During meetings in Calgary Aug. 18-21, the CMA general council defeated by a narrow margin a resolution that would have called on the federal government to launch a wide-ranging public consultation on "doctors killing patients as a medical act."
Instead, delegates supported resolutions in favour of palliative care.
McGill University Centre for Medicine, Ethics and Law professor Margaret Somerville said she is "relieved the CMA didn't endorse euthanasia." But she warns she does not believe the issue is "permanently settled."
"Like what happened with same-sex marriage, those supporting it will keep coming back until they succeed," she said. "They don't have anything to lose by doing so."
"I believe support for euthanasia is, in part, a failure of our imagination and moral intuition and that this is not true of the doctors who oppose it," Somerville said. "I think they can imagine what it involves, especially for them, and for their hospitals."
"Would you want to work in an institution in which your colleagues are killing people?" she asked.
"I think it fundamentally changes the doctor-patient relationship in general, not just for the doctors and patients who undertake euthanasia and that affects all physicians and, I might add, patients."
The resolutions concerning euthanasia came from Quebec CMA delegates at the same time the Quebec government has introduced Bill 52 that would decriminalize euthanasia by declaring it to be "medical aid in dying."
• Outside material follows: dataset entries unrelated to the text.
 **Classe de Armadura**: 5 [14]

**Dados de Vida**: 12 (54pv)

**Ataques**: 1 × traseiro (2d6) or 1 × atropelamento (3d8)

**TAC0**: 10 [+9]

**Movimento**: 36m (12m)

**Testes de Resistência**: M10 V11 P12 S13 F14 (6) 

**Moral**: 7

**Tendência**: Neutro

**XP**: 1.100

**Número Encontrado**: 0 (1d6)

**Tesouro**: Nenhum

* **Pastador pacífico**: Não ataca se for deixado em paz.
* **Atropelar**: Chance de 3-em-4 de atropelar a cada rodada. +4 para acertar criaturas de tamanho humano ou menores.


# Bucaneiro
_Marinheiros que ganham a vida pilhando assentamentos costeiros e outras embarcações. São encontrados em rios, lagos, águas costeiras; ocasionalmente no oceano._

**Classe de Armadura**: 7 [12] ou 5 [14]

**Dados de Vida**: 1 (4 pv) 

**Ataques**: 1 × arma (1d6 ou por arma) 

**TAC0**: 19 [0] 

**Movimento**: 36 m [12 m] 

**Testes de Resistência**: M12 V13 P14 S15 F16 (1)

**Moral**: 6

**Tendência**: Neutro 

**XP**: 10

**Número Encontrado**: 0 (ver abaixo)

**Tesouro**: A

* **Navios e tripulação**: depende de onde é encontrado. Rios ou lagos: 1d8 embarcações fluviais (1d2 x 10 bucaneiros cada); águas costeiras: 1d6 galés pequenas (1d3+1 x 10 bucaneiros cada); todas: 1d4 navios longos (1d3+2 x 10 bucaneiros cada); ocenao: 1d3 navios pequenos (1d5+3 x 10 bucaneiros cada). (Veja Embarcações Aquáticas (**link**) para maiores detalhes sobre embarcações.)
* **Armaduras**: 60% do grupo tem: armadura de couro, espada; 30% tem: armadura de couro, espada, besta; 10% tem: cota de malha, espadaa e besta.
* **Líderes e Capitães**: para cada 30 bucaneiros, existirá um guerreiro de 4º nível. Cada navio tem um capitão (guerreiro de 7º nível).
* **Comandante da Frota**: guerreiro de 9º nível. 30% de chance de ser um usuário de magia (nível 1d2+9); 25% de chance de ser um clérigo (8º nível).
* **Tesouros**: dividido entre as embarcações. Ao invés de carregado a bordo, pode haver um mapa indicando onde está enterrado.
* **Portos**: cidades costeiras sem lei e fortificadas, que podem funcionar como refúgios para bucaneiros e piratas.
Health is a provincial matter, while the Criminal Code, which outlaws euthanasia as a form of homicide, is federal.
This challenge to federal jurisdiction prompted journalists to question Health Minister Rona Ambrose on euthanasia after her speech to the CMA Aug. 19.
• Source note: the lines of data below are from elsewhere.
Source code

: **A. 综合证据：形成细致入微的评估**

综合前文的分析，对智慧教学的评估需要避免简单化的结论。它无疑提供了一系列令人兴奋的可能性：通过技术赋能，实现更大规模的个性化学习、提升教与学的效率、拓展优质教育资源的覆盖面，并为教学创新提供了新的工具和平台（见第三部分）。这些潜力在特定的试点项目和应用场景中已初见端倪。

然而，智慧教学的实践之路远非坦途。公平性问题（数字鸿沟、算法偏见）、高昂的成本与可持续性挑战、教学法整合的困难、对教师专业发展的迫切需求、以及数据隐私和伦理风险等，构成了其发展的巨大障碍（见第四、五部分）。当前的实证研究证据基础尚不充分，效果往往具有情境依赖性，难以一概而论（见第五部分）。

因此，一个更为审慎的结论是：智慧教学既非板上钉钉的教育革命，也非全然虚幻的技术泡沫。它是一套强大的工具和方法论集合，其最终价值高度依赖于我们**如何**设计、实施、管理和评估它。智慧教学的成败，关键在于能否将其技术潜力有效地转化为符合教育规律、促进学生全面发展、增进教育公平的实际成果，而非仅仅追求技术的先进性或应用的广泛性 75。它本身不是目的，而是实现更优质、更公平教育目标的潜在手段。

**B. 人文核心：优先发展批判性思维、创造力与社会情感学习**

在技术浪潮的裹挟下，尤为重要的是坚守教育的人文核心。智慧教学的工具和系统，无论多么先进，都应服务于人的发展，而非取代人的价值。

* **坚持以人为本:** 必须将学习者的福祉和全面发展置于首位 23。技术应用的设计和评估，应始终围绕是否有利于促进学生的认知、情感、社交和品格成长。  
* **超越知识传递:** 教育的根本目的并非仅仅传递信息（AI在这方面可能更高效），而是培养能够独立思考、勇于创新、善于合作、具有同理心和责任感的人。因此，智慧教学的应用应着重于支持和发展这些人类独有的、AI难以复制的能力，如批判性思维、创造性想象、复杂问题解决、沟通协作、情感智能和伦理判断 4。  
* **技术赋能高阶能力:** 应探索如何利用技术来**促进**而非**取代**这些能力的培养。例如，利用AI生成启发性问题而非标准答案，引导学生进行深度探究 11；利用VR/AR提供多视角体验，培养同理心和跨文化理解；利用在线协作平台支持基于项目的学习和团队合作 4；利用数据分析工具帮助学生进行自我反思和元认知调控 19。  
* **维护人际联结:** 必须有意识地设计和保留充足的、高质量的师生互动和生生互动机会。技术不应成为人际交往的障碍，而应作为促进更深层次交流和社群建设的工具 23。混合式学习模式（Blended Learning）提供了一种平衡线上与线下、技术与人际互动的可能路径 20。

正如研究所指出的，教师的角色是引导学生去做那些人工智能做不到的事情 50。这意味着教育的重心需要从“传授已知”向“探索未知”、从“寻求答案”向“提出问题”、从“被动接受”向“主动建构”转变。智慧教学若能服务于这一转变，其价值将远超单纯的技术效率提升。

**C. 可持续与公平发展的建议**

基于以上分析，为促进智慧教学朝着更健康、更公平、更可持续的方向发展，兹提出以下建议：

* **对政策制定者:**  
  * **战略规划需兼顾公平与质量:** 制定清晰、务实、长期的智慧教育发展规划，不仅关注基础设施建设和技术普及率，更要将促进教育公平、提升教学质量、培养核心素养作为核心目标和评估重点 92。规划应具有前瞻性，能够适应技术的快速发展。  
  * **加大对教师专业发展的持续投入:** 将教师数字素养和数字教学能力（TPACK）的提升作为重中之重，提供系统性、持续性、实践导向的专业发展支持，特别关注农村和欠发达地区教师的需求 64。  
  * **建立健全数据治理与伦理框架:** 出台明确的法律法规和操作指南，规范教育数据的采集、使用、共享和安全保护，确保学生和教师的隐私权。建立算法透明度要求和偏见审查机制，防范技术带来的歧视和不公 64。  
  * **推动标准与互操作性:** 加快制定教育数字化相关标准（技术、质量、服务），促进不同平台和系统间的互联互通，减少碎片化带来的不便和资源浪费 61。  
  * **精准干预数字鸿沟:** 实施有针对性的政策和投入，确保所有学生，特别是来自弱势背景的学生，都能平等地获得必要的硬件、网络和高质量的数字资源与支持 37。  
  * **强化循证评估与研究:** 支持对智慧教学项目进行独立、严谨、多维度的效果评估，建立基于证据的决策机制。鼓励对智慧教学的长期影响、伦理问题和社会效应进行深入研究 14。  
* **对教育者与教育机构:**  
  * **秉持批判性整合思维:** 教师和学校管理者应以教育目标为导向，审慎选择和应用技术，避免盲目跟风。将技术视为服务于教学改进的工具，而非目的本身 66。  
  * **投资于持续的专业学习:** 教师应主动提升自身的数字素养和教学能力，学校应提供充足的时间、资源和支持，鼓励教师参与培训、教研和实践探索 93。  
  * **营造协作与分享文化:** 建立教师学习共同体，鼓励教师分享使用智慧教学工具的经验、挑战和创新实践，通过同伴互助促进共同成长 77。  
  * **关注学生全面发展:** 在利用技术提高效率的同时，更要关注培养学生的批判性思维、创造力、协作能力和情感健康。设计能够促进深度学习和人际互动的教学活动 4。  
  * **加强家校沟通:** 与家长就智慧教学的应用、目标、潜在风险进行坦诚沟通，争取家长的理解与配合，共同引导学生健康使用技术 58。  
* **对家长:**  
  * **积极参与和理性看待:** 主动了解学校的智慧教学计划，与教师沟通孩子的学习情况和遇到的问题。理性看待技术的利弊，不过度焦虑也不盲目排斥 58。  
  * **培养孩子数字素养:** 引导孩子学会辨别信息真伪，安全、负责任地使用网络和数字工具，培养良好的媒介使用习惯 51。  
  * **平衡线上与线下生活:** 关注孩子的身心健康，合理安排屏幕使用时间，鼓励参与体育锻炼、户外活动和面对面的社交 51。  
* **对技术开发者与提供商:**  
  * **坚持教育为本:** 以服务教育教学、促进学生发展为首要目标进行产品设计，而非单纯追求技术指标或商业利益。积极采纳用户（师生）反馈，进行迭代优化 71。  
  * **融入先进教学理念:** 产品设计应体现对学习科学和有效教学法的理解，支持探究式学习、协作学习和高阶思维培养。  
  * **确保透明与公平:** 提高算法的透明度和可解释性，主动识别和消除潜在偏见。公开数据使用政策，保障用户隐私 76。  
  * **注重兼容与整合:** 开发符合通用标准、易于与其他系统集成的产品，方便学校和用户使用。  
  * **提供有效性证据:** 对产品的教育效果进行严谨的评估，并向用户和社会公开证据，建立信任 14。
Ambrose said the Harper government has no interest in reopening the euthanasia debate.
"All of us think about the issue because we have elderly grandparents and elderly parents, and it is, I think, on the mind of many because Quebec has introduced their legislation," she said.
"As you know, Parliament voted in 2010 to not change its position on this issue, so at this time we don't have any, any intention of changing our position."
Anti-euthanasia groups welcomed Ambrose's words.
"The Catholic Organization for Life and Family (COLF) is heartened by Minister Rona Ambrose's assurances that the government has no intention of reopening the euthanasia and assisted suicide debate," said COLF director Michele Boulva.
Boulva said she hoped the federal government would "act decisively" against Quebec's challenge to the Criminal Code through Bill 52.
The CMA, the only national association for physicians, has taken a different approach from the Quebec College of Physicians, which has endorsed euthanasia in exceptional circumstances.
While the CMA rejected calls to reopen its 2007 policy against euthanasia and assisted suicide, delegates did endorse several resolutions in favour of palliative care.